» Work to be completed
Copy the data below word for word, leaving out the pictures.

» Source data
════

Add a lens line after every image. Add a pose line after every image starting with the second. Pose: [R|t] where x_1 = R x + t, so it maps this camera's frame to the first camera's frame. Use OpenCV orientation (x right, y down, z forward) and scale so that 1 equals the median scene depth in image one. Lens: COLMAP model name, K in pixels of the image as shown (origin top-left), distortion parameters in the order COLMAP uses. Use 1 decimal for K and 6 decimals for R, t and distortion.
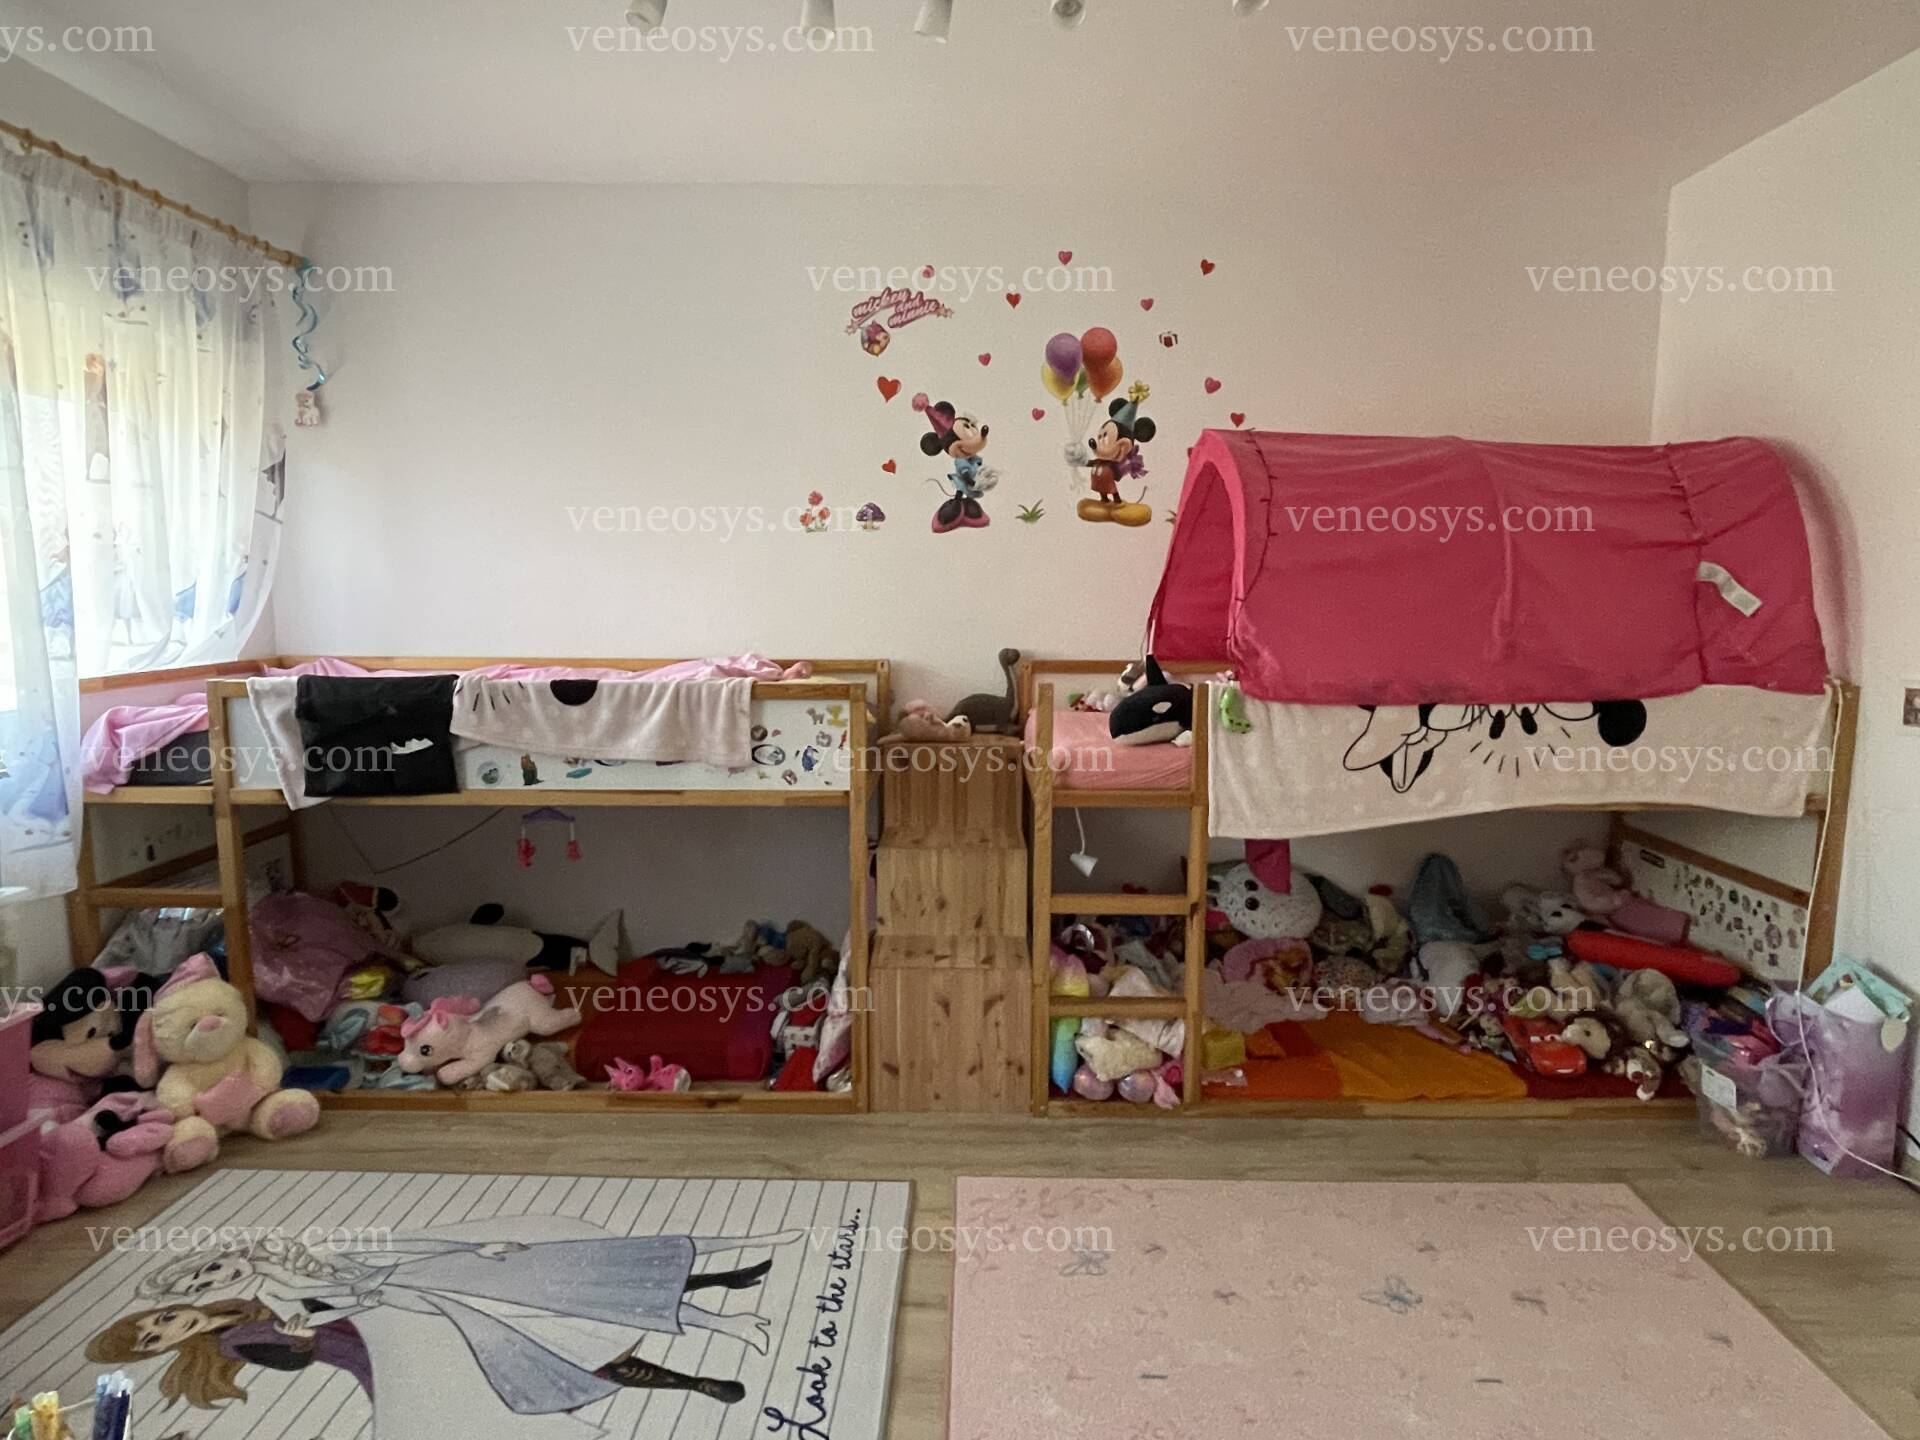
lens RADIAL K [[1111.8, 0, 966.5], [0, 1111.8, 714.2], [0, 0, 1]] dist [0.004140, -0.008158]
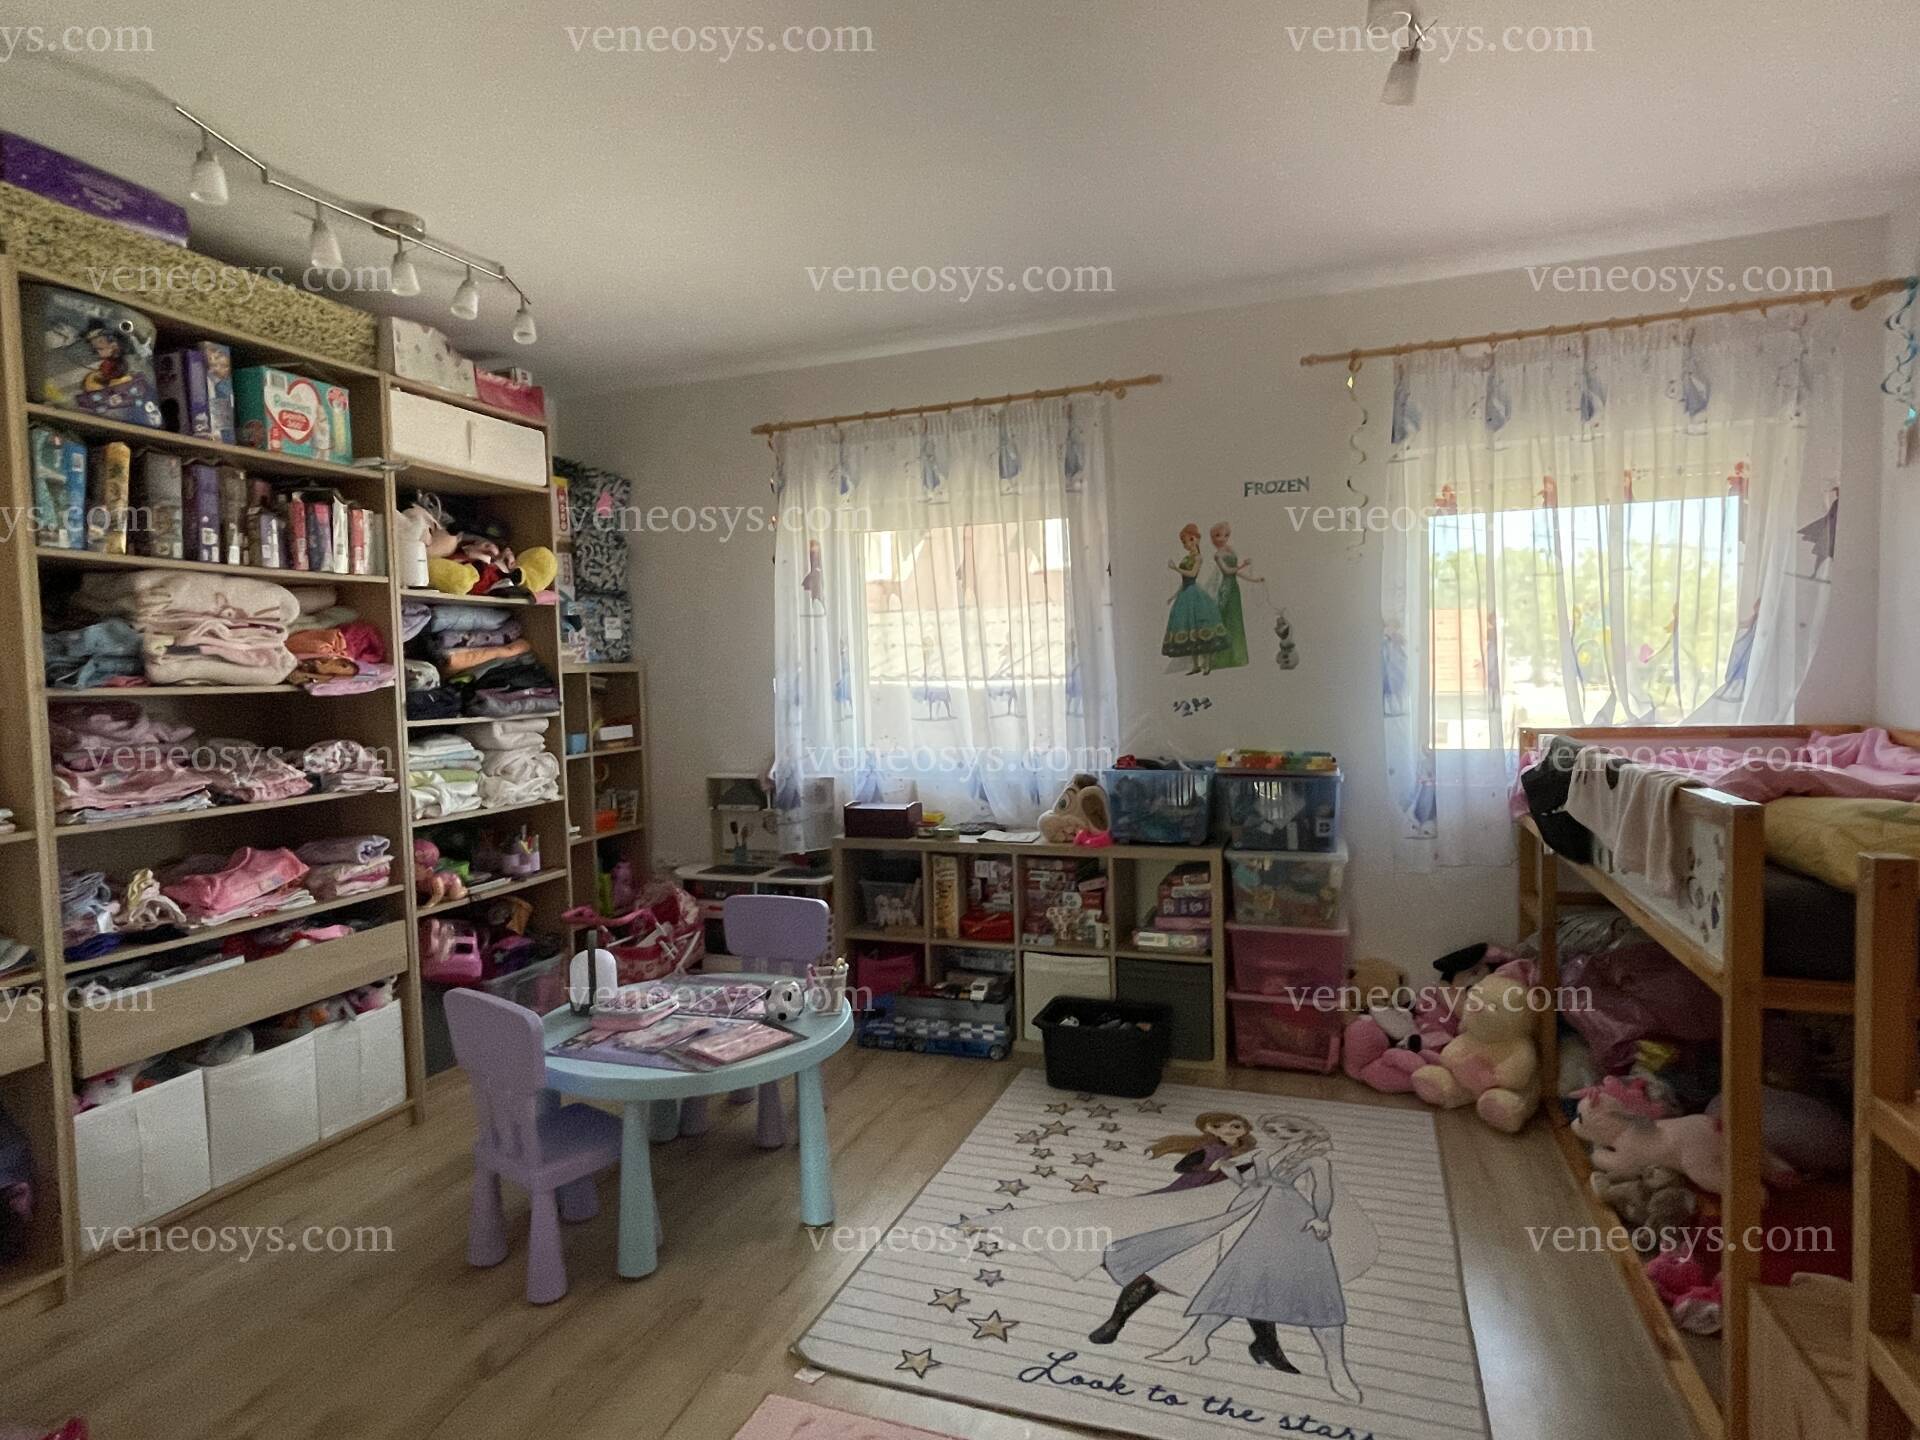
lens RADIAL K [[1074.4, 0, 964.9], [0, 1074.4, 720.0], [0, 0, 1]] dist [-0.001121, -0.000004]
pose [[-0.303607, 0.054805, -0.951220, 0.821287], [-0.087080, 0.992570, 0.084981, -0.123857], [0.948810, 0.108633, -0.296578, 1.035262]]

════

» Task response
Add a lens line after every image. Add a pose line after every image starting with the second. Pose: [R|t] where x_1 = R x + t, so it maps this camera's frame to the first camera's frame. Use OpenCV orientation (x right, y down, z forward) and scale so that 1 equals the median scene depth in image one. Lens: COLMAP model name, K in pixels of the image as shown (origin top-left), distortion parameters in the order COLMAP uses. Use 1 decimal for K and 6 decimals for R, t and distortion.
lens RADIAL K [[1111.8, 0, 966.5], [0, 1111.8, 714.2], [0, 0, 1]] dist [0.004140, -0.008158]
lens RADIAL K [[1074.4, 0, 964.9], [0, 1074.4, 720.0], [0, 0, 1]] dist [-0.001121, -0.000004]
pose [[-0.303607, 0.054805, -0.951220, 0.821287], [-0.087080, 0.992570, 0.084981, -0.123857], [0.948810, 0.108633, -0.296578, 1.035262]]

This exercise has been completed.